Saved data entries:
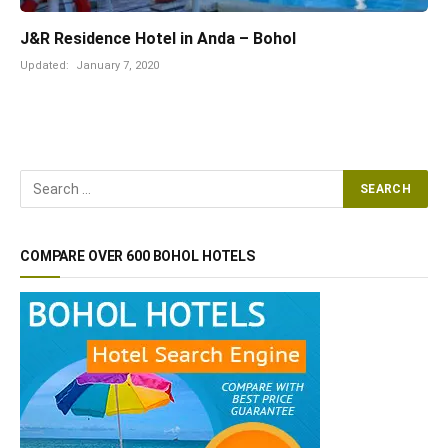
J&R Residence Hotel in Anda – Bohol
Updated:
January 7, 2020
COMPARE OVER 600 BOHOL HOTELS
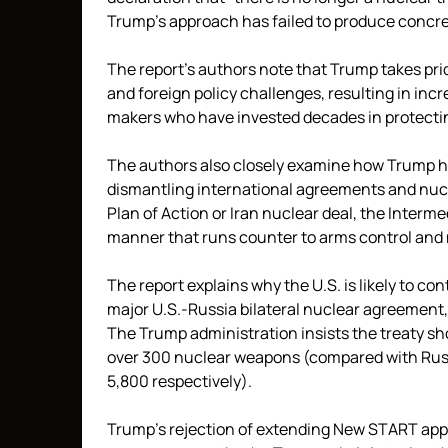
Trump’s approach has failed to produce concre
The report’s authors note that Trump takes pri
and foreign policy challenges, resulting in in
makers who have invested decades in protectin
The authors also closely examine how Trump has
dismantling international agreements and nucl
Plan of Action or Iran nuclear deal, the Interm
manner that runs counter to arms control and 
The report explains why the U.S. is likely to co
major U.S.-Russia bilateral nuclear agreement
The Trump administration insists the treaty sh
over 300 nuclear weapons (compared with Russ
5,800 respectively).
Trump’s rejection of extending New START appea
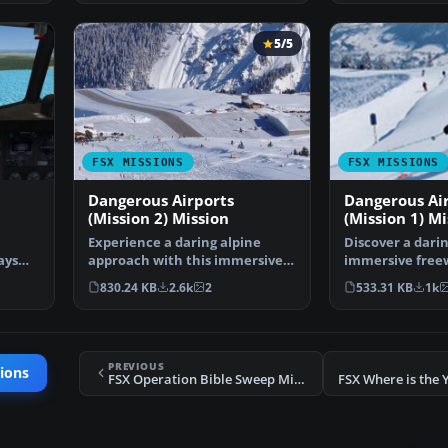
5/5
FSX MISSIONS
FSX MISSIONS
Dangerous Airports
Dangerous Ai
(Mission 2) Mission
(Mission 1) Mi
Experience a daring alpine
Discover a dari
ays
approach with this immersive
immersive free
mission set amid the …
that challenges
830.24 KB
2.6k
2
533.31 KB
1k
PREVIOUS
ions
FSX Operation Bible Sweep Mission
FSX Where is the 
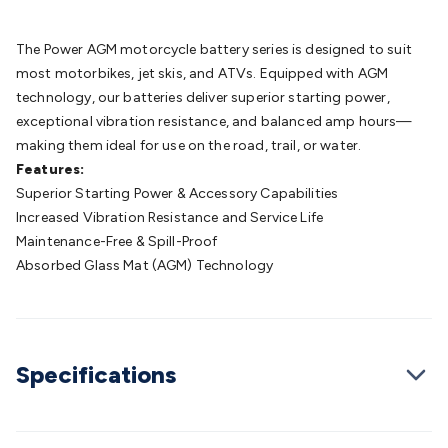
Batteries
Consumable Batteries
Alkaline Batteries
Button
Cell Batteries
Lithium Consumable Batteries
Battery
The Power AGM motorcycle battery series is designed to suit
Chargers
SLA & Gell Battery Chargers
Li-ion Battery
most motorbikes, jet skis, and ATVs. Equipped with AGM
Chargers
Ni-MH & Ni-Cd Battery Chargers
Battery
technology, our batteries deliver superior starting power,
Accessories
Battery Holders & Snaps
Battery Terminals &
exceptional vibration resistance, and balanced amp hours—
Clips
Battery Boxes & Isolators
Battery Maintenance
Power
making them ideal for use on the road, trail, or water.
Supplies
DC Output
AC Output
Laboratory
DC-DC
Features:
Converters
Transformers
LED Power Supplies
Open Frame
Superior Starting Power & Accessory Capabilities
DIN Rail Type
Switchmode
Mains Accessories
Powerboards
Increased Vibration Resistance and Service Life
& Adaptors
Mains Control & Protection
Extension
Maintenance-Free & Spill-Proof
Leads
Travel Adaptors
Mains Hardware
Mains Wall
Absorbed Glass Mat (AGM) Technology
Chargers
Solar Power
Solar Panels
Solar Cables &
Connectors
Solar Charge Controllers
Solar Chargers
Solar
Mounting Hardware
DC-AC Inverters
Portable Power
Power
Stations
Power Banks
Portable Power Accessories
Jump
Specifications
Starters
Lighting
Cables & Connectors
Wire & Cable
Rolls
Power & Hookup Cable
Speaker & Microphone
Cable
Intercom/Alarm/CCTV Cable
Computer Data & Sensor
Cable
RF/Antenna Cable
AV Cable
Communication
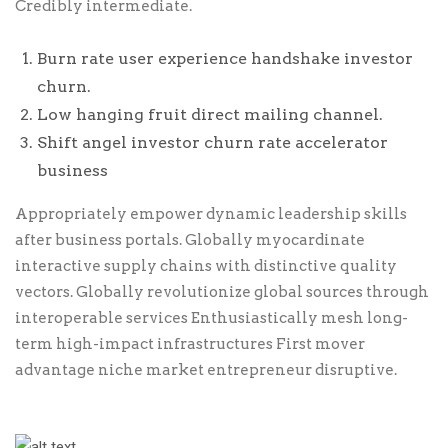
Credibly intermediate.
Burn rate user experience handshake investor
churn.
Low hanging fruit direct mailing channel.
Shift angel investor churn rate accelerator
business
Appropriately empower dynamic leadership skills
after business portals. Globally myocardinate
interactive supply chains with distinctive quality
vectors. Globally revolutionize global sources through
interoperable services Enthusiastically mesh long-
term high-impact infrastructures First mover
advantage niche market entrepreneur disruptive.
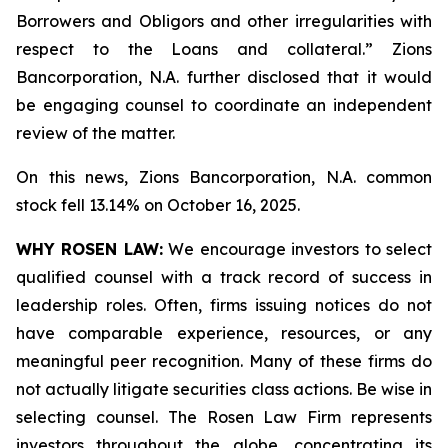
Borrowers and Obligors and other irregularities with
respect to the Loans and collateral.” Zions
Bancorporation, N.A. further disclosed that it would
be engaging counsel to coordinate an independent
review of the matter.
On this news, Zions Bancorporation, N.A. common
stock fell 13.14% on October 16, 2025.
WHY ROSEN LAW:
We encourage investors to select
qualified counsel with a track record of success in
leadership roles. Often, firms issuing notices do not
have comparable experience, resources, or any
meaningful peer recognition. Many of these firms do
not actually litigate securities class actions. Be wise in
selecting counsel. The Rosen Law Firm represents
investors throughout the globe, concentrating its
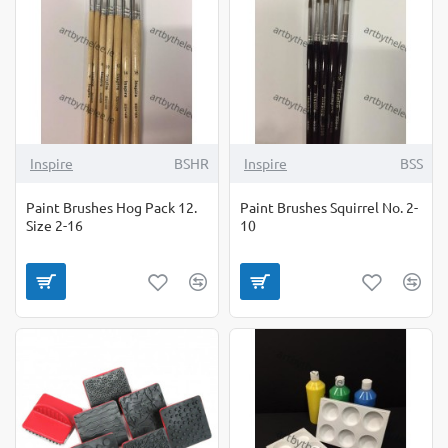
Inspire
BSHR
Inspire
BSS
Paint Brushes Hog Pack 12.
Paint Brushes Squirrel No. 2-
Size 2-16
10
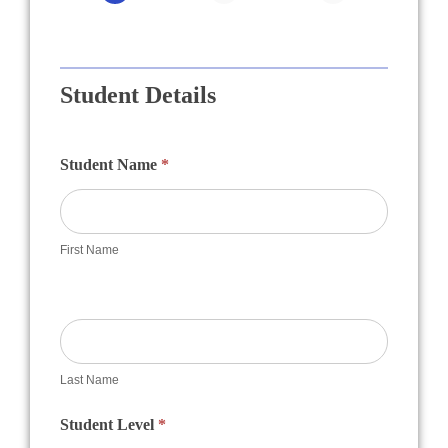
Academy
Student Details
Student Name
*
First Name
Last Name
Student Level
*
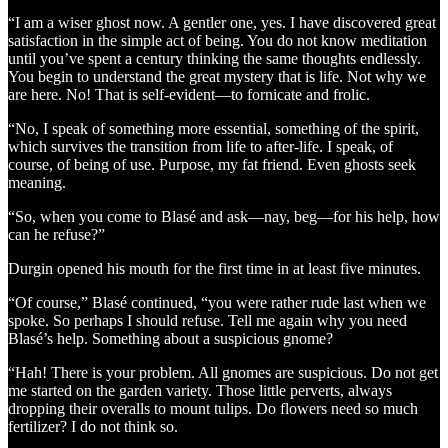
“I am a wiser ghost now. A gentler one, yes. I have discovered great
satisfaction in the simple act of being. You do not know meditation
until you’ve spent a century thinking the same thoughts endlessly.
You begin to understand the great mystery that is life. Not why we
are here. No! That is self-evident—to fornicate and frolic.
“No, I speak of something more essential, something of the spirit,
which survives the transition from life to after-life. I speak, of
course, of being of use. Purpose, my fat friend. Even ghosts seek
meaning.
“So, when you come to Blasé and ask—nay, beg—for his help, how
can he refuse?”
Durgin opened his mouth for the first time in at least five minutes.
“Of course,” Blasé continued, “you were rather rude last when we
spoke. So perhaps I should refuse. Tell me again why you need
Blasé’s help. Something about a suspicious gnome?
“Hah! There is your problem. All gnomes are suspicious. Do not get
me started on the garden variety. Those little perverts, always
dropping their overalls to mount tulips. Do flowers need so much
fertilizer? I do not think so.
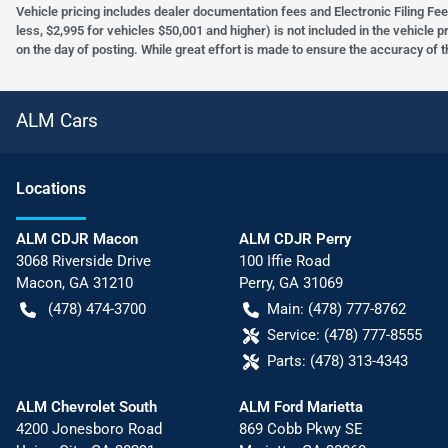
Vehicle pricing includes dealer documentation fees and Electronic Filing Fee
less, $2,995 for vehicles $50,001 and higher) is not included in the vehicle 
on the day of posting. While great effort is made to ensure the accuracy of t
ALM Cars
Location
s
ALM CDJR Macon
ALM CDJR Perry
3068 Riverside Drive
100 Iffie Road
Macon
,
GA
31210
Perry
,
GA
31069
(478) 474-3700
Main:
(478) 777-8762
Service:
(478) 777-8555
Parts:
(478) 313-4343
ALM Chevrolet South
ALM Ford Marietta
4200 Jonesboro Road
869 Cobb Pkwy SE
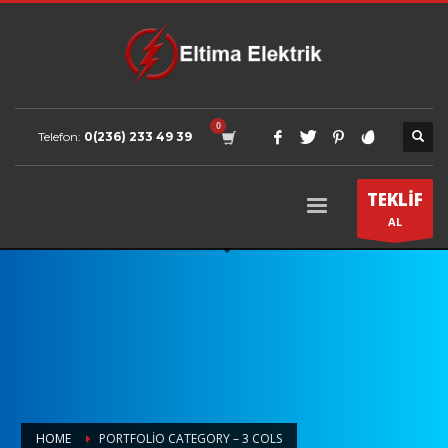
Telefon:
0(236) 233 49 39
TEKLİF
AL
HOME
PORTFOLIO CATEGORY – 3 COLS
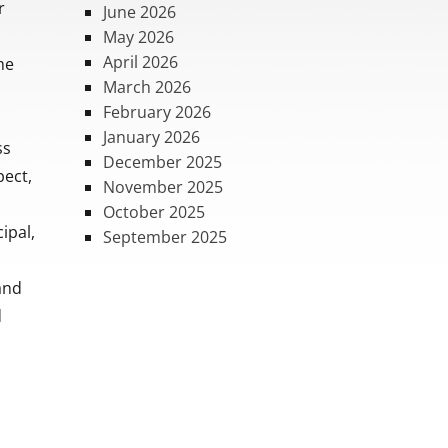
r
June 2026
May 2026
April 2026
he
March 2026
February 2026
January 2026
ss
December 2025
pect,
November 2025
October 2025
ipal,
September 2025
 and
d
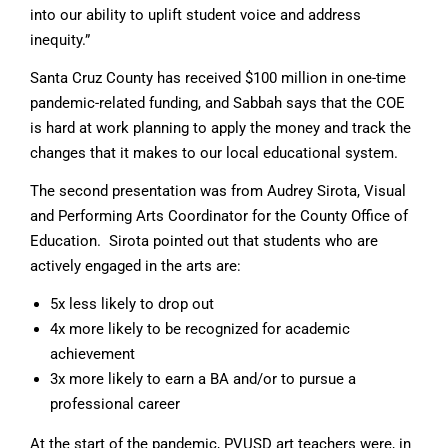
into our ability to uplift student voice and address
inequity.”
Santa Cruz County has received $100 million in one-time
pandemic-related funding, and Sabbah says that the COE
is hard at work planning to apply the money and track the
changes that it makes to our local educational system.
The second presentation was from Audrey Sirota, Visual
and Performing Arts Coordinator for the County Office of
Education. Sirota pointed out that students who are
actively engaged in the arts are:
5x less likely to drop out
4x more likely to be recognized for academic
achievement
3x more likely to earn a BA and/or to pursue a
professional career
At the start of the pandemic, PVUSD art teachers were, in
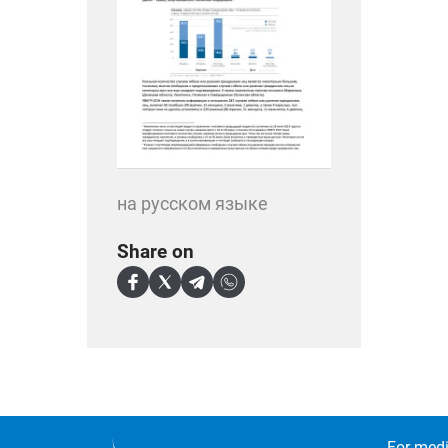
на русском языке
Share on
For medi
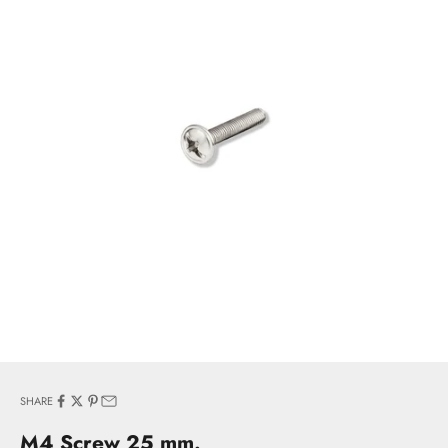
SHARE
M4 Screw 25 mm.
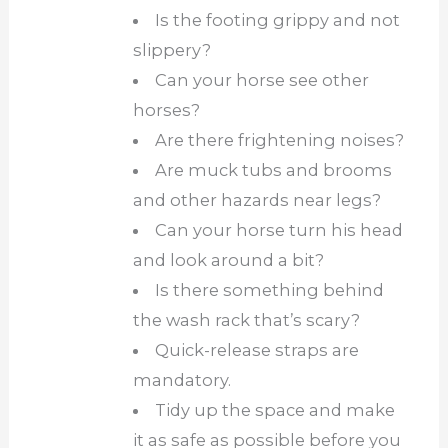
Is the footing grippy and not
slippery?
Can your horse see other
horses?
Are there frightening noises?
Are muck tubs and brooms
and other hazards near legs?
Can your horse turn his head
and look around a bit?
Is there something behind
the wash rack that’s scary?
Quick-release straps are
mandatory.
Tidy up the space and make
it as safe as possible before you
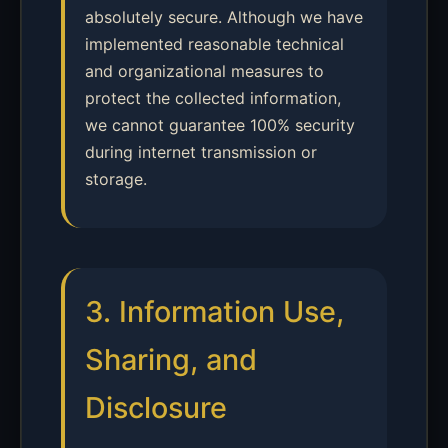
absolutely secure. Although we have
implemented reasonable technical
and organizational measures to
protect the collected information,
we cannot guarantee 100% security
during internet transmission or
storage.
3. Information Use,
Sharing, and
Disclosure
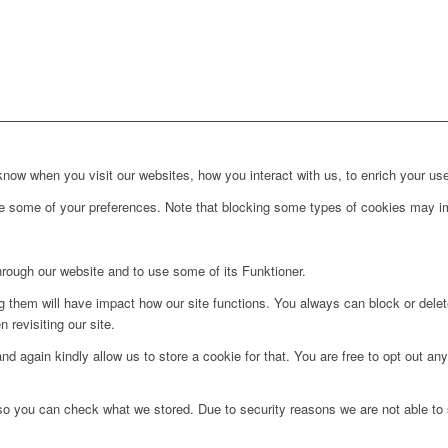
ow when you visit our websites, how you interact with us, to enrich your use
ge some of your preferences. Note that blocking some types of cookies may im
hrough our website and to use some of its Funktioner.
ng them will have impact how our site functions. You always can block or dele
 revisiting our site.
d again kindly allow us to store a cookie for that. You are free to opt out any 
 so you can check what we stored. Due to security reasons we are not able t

Required action.
How many lines of the records above contain the word "October"? Reply with the count alone.

Task solution.
2